Мужики заработали с удвоенной силой. Через час всё оборудование было на безопасной высоте. Ещё через полчаса река вышла из берегов, затопив всё место, где мы работали.

Я стоял на высоком берегу, глядя, как мутная вода течёт там, где ещё вчера были наши шлюзы. Игнат стоял рядом, вытирая грязное лицо рукавом.

— Сколько намыли? — спросил он.

Я достал из кармана записную книжку, где вёл учёт.

— Почти пуд золотого песка. Плюс восемь самородков, общим весом в фунт.

Игнат присвистнул.

— Это… это ж богатство, командир.

— Это наше будущее, — поправил я. — На эти деньги мы купим ещё оружия, наймём людей, запасёмся провизией. Будем готовы к тому, что готовит Рябов. Ну и мужикам долю заплатим.

Я повернулся к артели, которая собралась на берегу, грязная, вымотанная, но довольная.

— Спасибо, мужики! — крикнул я. — Работали, как звери! Результат отличный! Сегодня отдыхаете. Завтра — баня для всех, горячая еда, и каждому — премия. Золотом, как обещал!

Артельщики загудели, захлопали. Кто-то кинул шапку вверх, кто-то обнимал соседа.

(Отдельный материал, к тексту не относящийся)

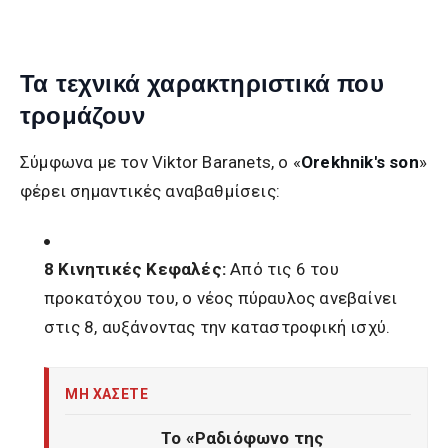
Τα τεχνικά χαρακτηριστικά που
τρομάζουν
Σύμφωνα με τον Viktor Baranets, ο «
Orekhnik's son
»
φέρει σημαντικές αναβαθμίσεις:
8 Κινητικές Κεφαλές:
Από τις 6 του
προκατόχου του, ο νέος πύραυλος ανεβαίνει
στις 8, αυξάνοντας την καταστροφική ισχύ.
ΜΗ ΧΑΣΕΤΕ
Το «Ραδιόφωνο της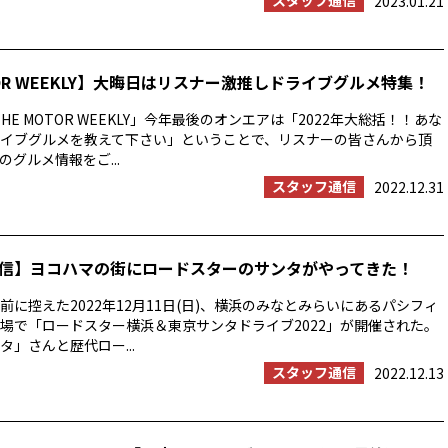
スタッフ通信
2023.01.21
TOR WEEKLY】大晦日はリスナー激推しドライブグルメ特集！
HE MOTOR WEEKLY」今年最後のオンエアは「2022年大総括！！あな
イブグルメを教えて下さい」ということで、リスナーの皆さんから頂
グルメ情報をご...
スタッフ通信
2022.12.31
信】ヨコハマの街にロードスターのサンタがやってきた！
前に控えた2022年12月11日(日)、横浜のみなとみらいにあるパシフィ
場で「ロードスター横浜＆東京サンタドライブ2022」が開催された。
タ」さんと歴代ロー...
スタッフ通信
2022.12.13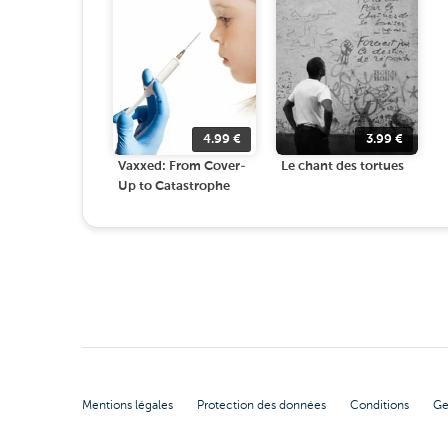
4.99
€
3.99
€
Vaxxed: From Cover-
Le chant des tortues
Up to Catastrophe
Mentions légales
Protection des données
Conditions
Ge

Я спустился с берега, направляясь к конторе. Нужно было пересчитать золото, записать результаты, распределить доли.

Но главное — мы это сделали. Мы выжали из весны максимум. Теперь у нас были ресурсы для войны, которая неизбежно придёт с Рябовым и Штольцем.

Я оглянулся на реку, разлившуюся широко и мощно. Где-то там, в мутной воде, ещё лежало золото. Но оно подождёт. Подождёт, когда вода спадет.

Если мы, конечно, доживём до неё.

Глава 12

Математика — наука жестокая. Она не терпит приблизительности, не верит в «честное слово» и плевать хотела на «артельную совесть». В двадцать первом веке я привык, что цифры живут в экселевских таблицах, а складские остатки бьются до копейки благодаря сканерам штрих-кодов и камерам наблюдения. Здесь же, в девятнадцатом, моим единственным инструментом были весы, счёты и глаза. И эти глаза мне не нравились. Точнее, мне не нравилось то, что они видели. Или «не видели».